Tasks and exercises →
(1) Can you give the Fed liquidity passage again, everything from "Why is the Fed" down to "for the market?", renaming "the Fed" as "the Federal Reserve"?
(2) In two sentences, what does the passage on the Fed's liquidity move say?
(3) Could you carry the piece on the Fed's liquidity measures forward from its last sentence?

Extracted text →
◇ ◇ ◇ ◇

Why is the Fed doing this? Three reasons are hard to ignore:
**First**—The shadow of 2019 cannot be forgotten. The overnight rate once soared to 10%, and those days were tough for the market. Instead of waiting for a crisis to strike, it’s better to install a protective net in advance.
**Second**—Current pressures are immense. The large issuance of Treasury bonds requires ample liquidity to absorb it. Meanwhile, changes in trade policies are also putting pressure on the bond market, so preemptive measures are necessary.
**Third**—To create room for interest rate policy adjustments. With rate cut expectations still present, the Fed needs to maintain control over rates while ensuring liquidity doesn’t become too tight.
What does this mean for the market?
In the short term, it’s positive—liquidity-sensitive sectors like the crypto market will likely feel the relief first. Short-term interest rate volatility will be kept more tightly in check.

◇ ◇ ◇ ◇

Stored data →
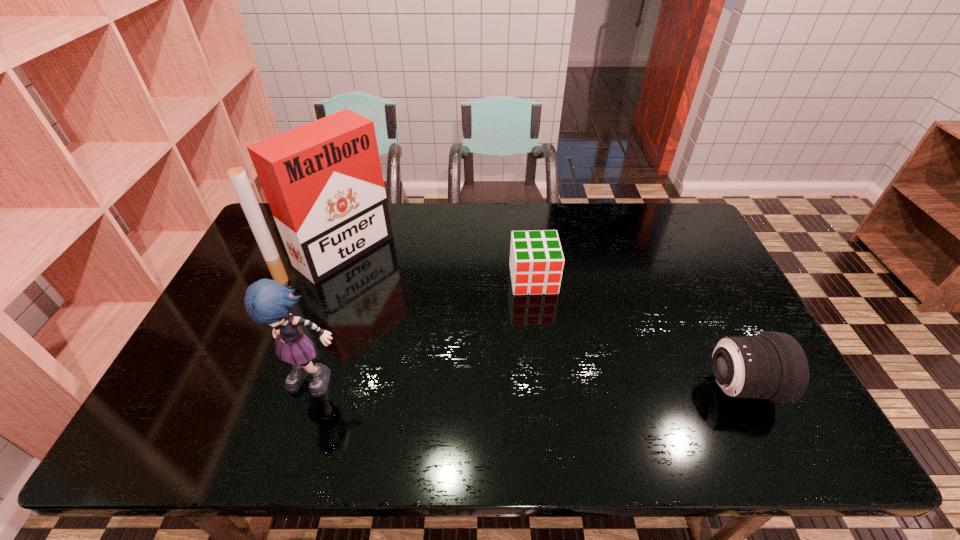
Where is `blank region between the telephoto lens and the cube`? This screenshot has width=960, height=540. blank region between the telephoto lens and the cube is located at coordinates (636, 333).

The width and height of the screenshot is (960, 540). What are the coordinates of `free area in between the tallest object and the second shortest object` in the screenshot? It's located at (540, 319).

Identify the location of blank region between the rightmost object and the second object from right to left. (636, 333).

You are a GUI agent. You are given a task and a screenshot of the screen. Output one action in this format:
    pyautogui.click(x=<x>, y=<y>)
    Task: Click on the free space between the telephoto lens and the third shortest object
    The width and height of the screenshot is (960, 540).
    Given the screenshot: What is the action you would take?
    [x=529, y=383]

Identify the location of free spot between the third shortest object and the telephoto lens. (529, 383).

Identify which object is the third closest to the second object from right to left. Please provide its 2D coordinates. Your answer should be formatted as a tuple, i.e. [(x, y)], where the tuple contains the x and y coordinates of a point satisfying the conditions above.

[(266, 301)]

At what (x,y) coordinates should I click in order to perform the action: click on object that stands as the closest to the third shortest object. Please return your answer as a coordinate pair (x, y). Image resolution: width=960 pixels, height=540 pixels. Looking at the image, I should click on (323, 181).

The height and width of the screenshot is (540, 960). Find the location of `vacant point that satisfies the following two spatial constraints: 1. on the front-facing side of the telephoto lens; 2. at the front element of the rag doll`. vacant point that satisfies the following two spatial constraints: 1. on the front-facing side of the telephoto lens; 2. at the front element of the rag doll is located at coordinates (317, 387).

This screenshot has width=960, height=540. I want to click on vacant space that satisfies the following two spatial constraints: 1. on the front-facing side of the third shortest object; 2. at the front element of the telephoto lens, so click(x=317, y=387).

Find the location of a particular element. This screenshot has height=540, width=960. vacant space that satisfies the following two spatial constraints: 1. on the front side of the second object from right to left; 2. at the front element of the telephoto lens is located at coordinates tap(546, 387).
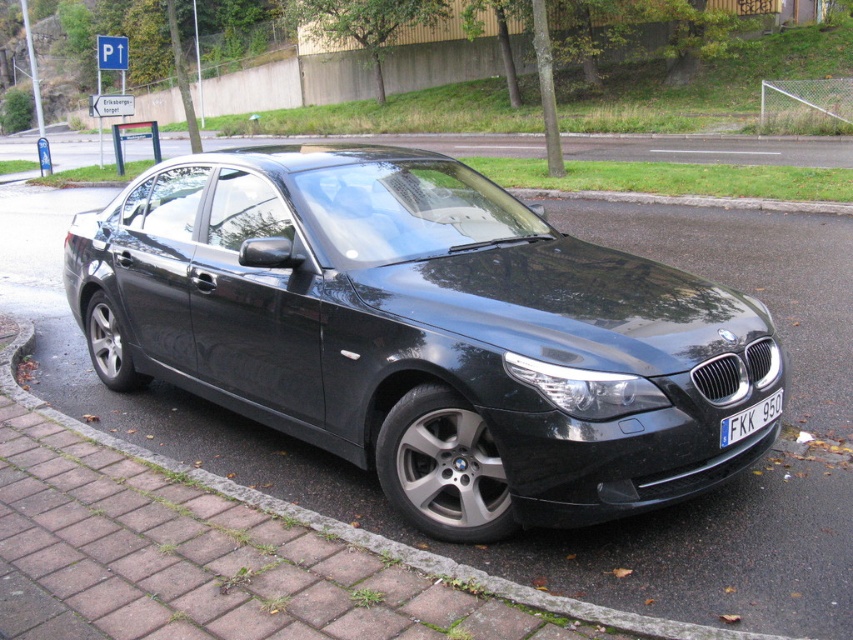
Is glossy black car at center shorter than white plastic license plate at front?

No.

Is glossy black car at center below white plastic license plate at front?

No.

Image resolution: width=853 pixels, height=640 pixels. I want to click on glossy black car at center, so click(422, 332).

Is brick pavement at lower left behind white plastic license plate at front?

Answer: No, it is not.

The width and height of the screenshot is (853, 640). Describe the element at coordinates (358, 529) in the screenshot. I see `brick pavement at lower left` at that location.

Identify the location of brick pavement at lower left. (358, 529).

Does glossy black car at center have a larger size compared to brick pavement at lower left?

Indeed, glossy black car at center has a larger size compared to brick pavement at lower left.

Which of these two, glossy black car at center or brick pavement at lower left, stands shorter?

brick pavement at lower left

The width and height of the screenshot is (853, 640). Describe the element at coordinates (422, 332) in the screenshot. I see `glossy black car at center` at that location.

Where is `glossy black car at center`? glossy black car at center is located at coordinates (422, 332).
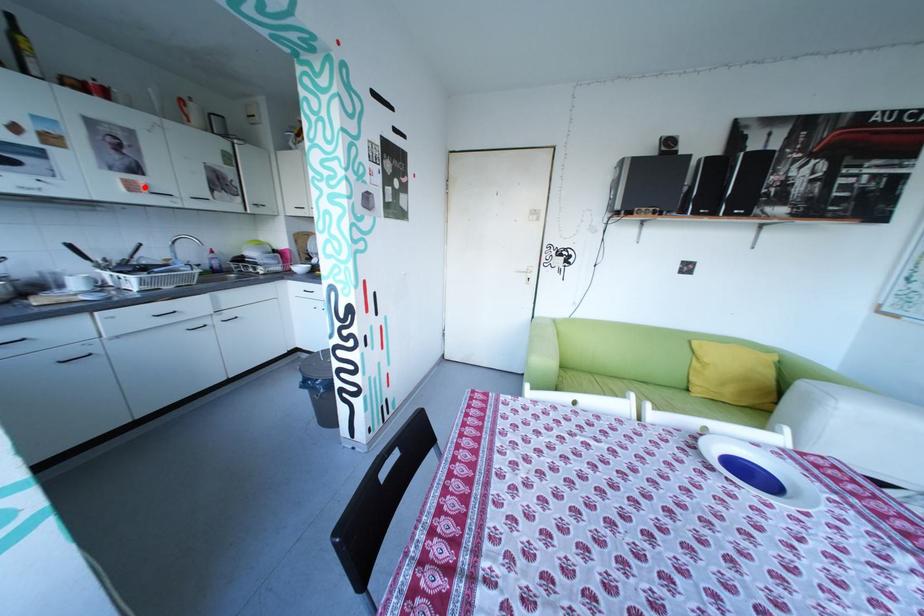
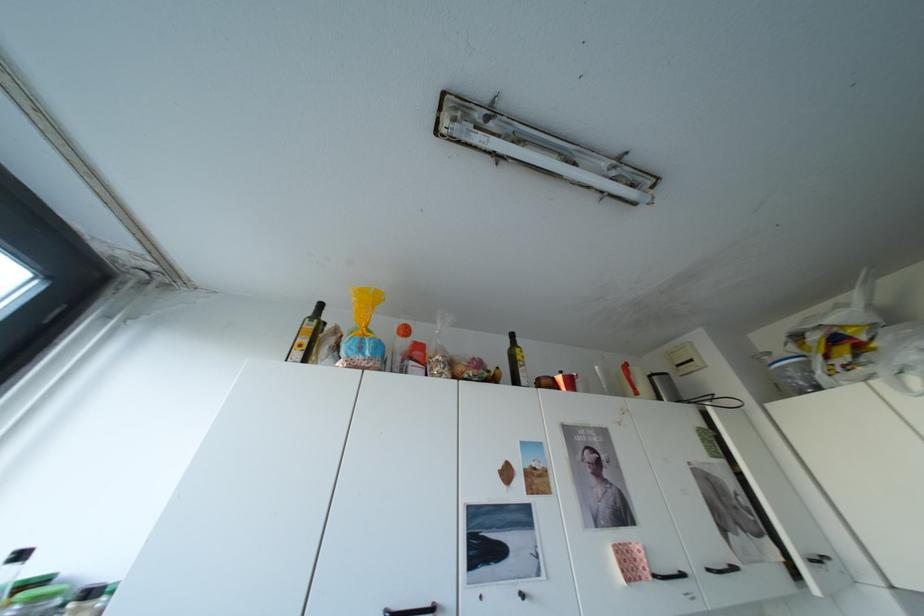
Locate, in the second image, the point that corresponds to the highlighted location in the first image.

(642, 568)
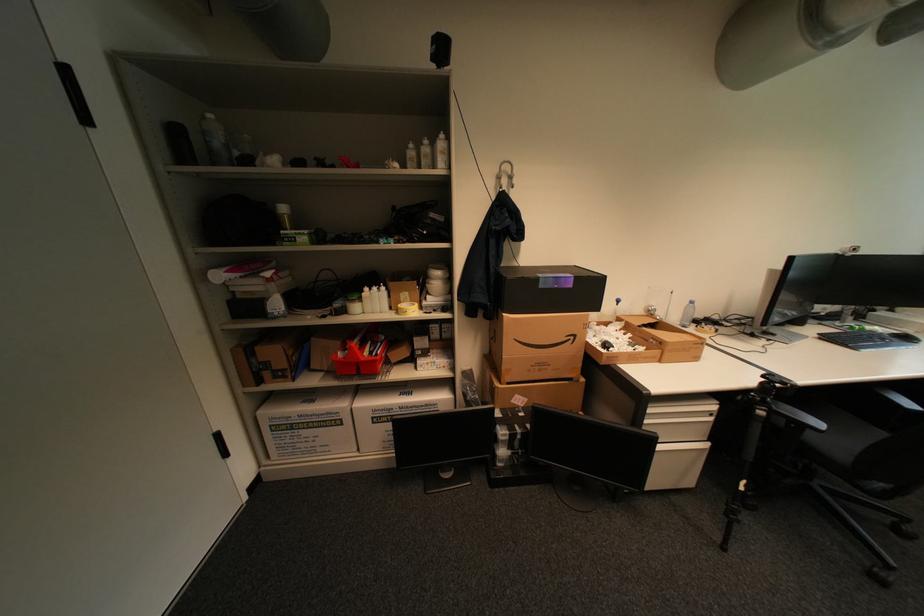
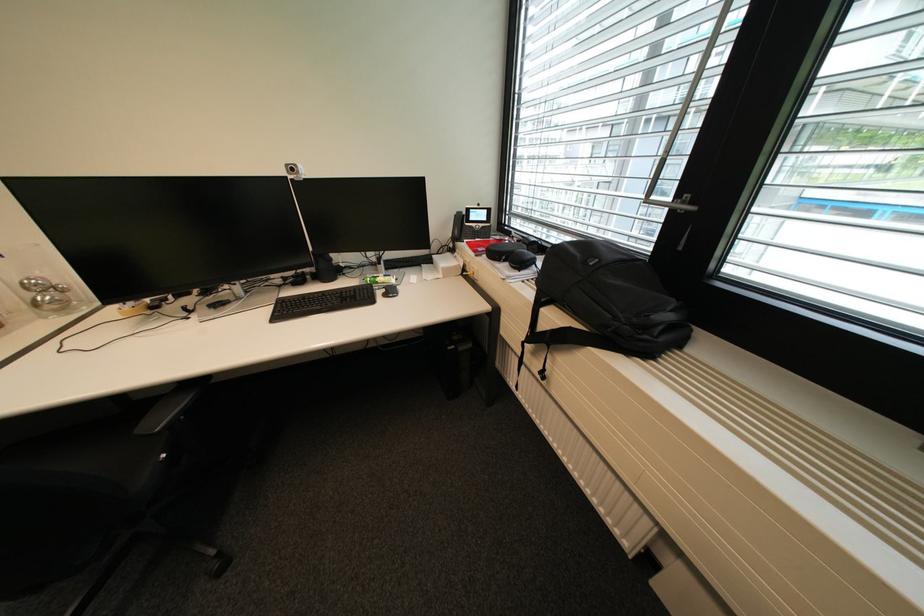
Question: What movement of the cameraman would produce the second image?

Choices:
 (A) Left
 (B) Right
 (C) Forward
 (D) Backward

Answer: (B)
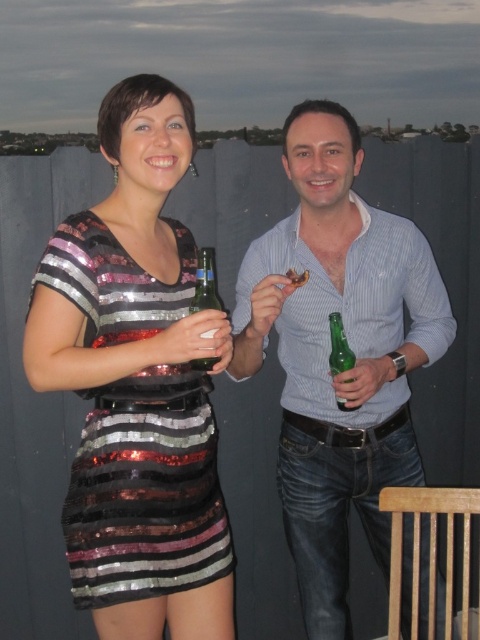
Question: Which point is closer to the camera?

Choices:
 (A) (271, 301)
 (B) (339, 330)
 (C) (203, 275)
 (D) (85, 576)

Answer: (C)

Question: Does shiny sequined dress at left have a lesser width compared to green glass beer bottle at center?

Choices:
 (A) no
 (B) yes

Answer: (A)

Question: Which of these objects is positioned closest to the blue striped shirt at center?

Choices:
 (A) green glass bottle at right
 (B) shiny sequined dress at left
 (C) green glass beer bottle at center

Answer: (A)

Question: Can you confirm if green glass beer bottle at center is positioned above green glass bottle at right?

Choices:
 (A) yes
 (B) no

Answer: (A)

Question: Which of the following is the farthest from the observer?

Choices:
 (A) [x=214, y=291]
 (B) [x=359, y=296]
 (C) [x=336, y=317]

Answer: (B)

Question: Where is blue striped shirt at center located in relation to shiny sequined dress at left in the image?

Choices:
 (A) left
 (B) right

Answer: (B)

◇ ◇ ◇ ◇

Exercise results →
(1)
Why is the Federal Reserve doing this? Three reasons are hard to ignore:
**First**—The shadow of 2019 cannot be forgotten. The overnight rate once soared to 10%, and those days were tough for the market. Instead of waiting for a crisis to strike, it’s better to install a protective net in advance.
**Second**—Current pressures are immense. The large issuance of Treasury bonds requires ample liquidity to absorb it. Meanwhile, changes in trade policies are also putting pressure on the bond market, so preemptive measures are necessary.
**Third**—To create room for interest rate policy adjustments. With rate cut expectations still present, the Federal Reserve needs to maintain control over rates while ensuring liquidity doesn’t become too tight.
What does this mean for the market?

(2) The Fed is acting for three reasons: to avoid a repeat of 2019, when the overnight rate soared to 10%; to supply the liquidity needed to absorb heavy Treasury issuance while trade-policy changes pressure the bond market; and to create room for rate adjustments while keeping liquidity from getting too tight. In the short term the move is positive, with liquidity-sensitive sectors like the crypto market likely to feel relief first and short-term interest rate volatility kept more tightly in check.

(3)
But in the long run, it’s important to understand: abundant liquidity may prolong inflation’s resilience and also increase moral hazard for financial institutions.
Investor strategies:
Keep a close eye on actual interest rate indicators like SOFR—that’s the true reflection of liquidity conditions. When liquidity loosens, don’t just chase the cheapest options; carefully select assets with solid fundamentals. Keep some safe-haven tools like gold on hand to hedge.
Final note: The Fed is using an "unlimited liquidity promise" to stabilize market psychology, but the cost is that its own balance sheet will face greater challenges. The more abundant the liquidity, the more covert the risks become, requiring investors to stay vigilant.